En témoigne la cruauté et l’intolérance qui se dégagent derrière les chiffres de l’étude d’Ipsos en 2014 à la demande de la Fondation fondamentale et du groupe de protection sociale Klesia : pour les 3/4 des Français, un malade psychique est une personne dangereuse. Plus d’un Français sur deux serait même gêné à l’idée de partager son toit avec une personne ayant une maladie psychique. Pire encore, 1/3 des Français éprouve des réticences à l’idée même de travailler dans la même équipe et de partager son repas avec une telle personne. Et pourtant, en réalité, moins de 1% des crimes sont commis par une personne souffrant de troubles psychiques. D’ailleurs, aucune corrélation entre diagnostic psychiatrique et passage à l’acte violent n’a pour l’heure été prouvée scientifiquement.
Sensibilisation et dispositif de prévention en interne
Pour mieux défaire les tabous, tout doit commencer par une démarche de sensibilisation et d’information en entreprise contre la stigmatisation professionnelle. Selon le guide : « Mieux informées, les personnes seront ainsi en mesure de dissiper leur perception négative et de combattre les préjugés. » Ensuite, l’ouvrage recommande de repenser le cadre du travail par des dispositifs de prévention. Et ce, en aménageant des postes adaptés aux personnes souffrant de handicap mental. Par exemple en définissant un rythme de travail, avec des ajustements d’horaires, ou encore un temps partiel. Il s’agirait aussi de mieux définir l’environnement professionnel en attribuant selon la situation soit un bureau individuel soit un bureau en Open Space soit encore les conditions du télétravail, avec un niveau sonore ou une luminosité personnalisés.

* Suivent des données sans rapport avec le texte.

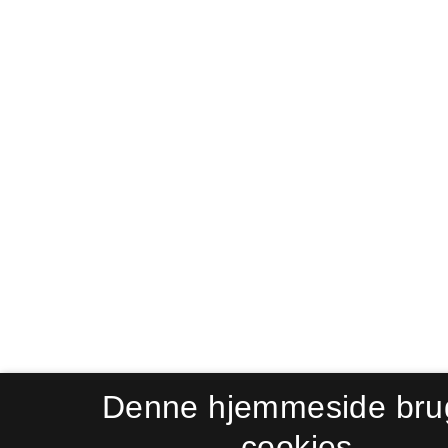
Denne hjemmeside bru
cookies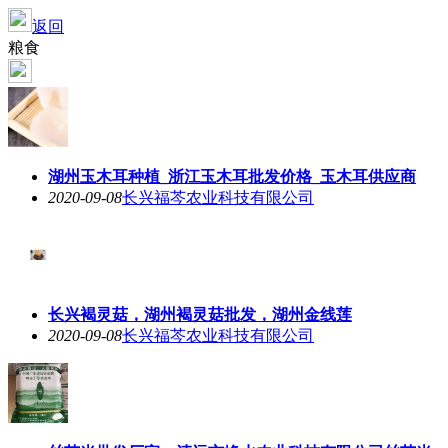
返回
粮食
湖州玉木耳种植_浙江玉木耳批发价格_玉木耳供应商
2020-09-08
长兴福芩农业科技有限公司
长兴褐灵菇，湖州褐灵菇批发，湖州金线莲
2020-09-08
长兴福芩农业科技有限公司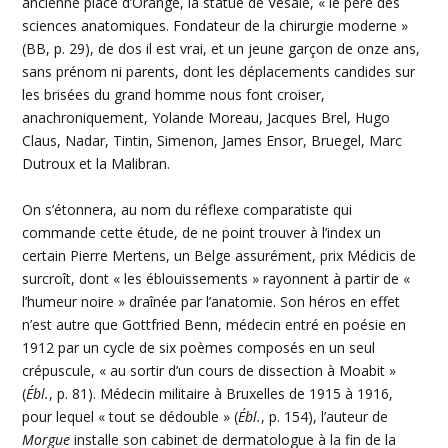
ancienne place d’Orange, la statue de Vésale, « le père des
sciences anatomiques. Fondateur de la chirurgie moderne »
(BB, p. 29), de dos il est vrai, et un jeune garçon de onze ans,
sans prénom ni parents, dont les déplacements candides sur
les brisées du grand homme nous font croiser,
anachroniquement, Yolande Moreau, Jacques Brel, Hugo
Claus, Nadar, Tintin, Simenon, James Ensor, Bruegel, Marc
Dutroux et la Malibran.
On s’étonnera, au nom du réflexe comparatiste qui
commande cette étude, de ne point trouver à l’index un
certain Pierre Mertens, un Belge assurément, prix Médicis de
surcroît, dont « les éblouissements » rayonnent à partir de «
l’humeur noire » draînée par l’anatomie. Son héros en effet
n’est autre que Gottfried Benn, médecin entré en poésie en
1912 par un cycle de six poèmes composés en un seul
crépuscule, « au sortir d’un cours de dissection à Moabit »
(
Ébl.
, p. 81). Médecin militaire à Bruxelles de 1915 à 1916,
pour lequel « tout se dédouble » (
Ébl.
, p. 154), l’auteur de
Morgue
installe son cabinet de dermatologue à la fin de la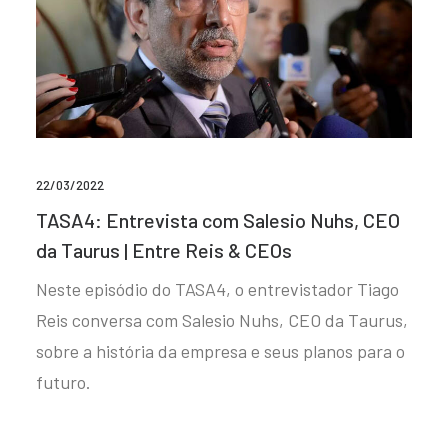
22/03/2022
TASA4: Entrevista com Salesio Nuhs, CEO
da Taurus | Entre Reis & CEOs
Neste episódio do TASA4, o entrevistador Tiago
Reis conversa com Salesio Nuhs, CEO da Taurus,
sobre a história da empresa e seus planos para o
futuro.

Cela pourrait aussi passer par encourager les relations interpersonnelles avec la personne, par exemple en favorisant le travail en équipe ou au contraire, en suggérant plus d’autonomie.
Nommer un référent
Selon les situations, le document préconise de désigner une personne référente destinée à devenir l’interlocuteur principal entre la personne et les autres membres du personnel. Notons que ce rôle est primordial mais pas suffisant. Il nécessitera en complément l’intervention d’acteurs extérieurs à l’entreprise afin de conserver l’équilibre émotionnel de la personne. Quoi qu’il en soit, le guide insiste sur l’importance de stimuler, de provoquer l’échange avec la personne, et bien sûr, de l’encourager à un suivi médical. Enfin, l’ouvrage souligne l’importance de acteurs internes et externes à l’entreprise pour le rôle qu’il auront à jouer dans la mise en place d’un dispositif d’intégration. Avec pour principal enjeu la qualité du dialogue entre les différents interlocuteurs et la personne concernée. Bienveillance et empathie y seraient de mise.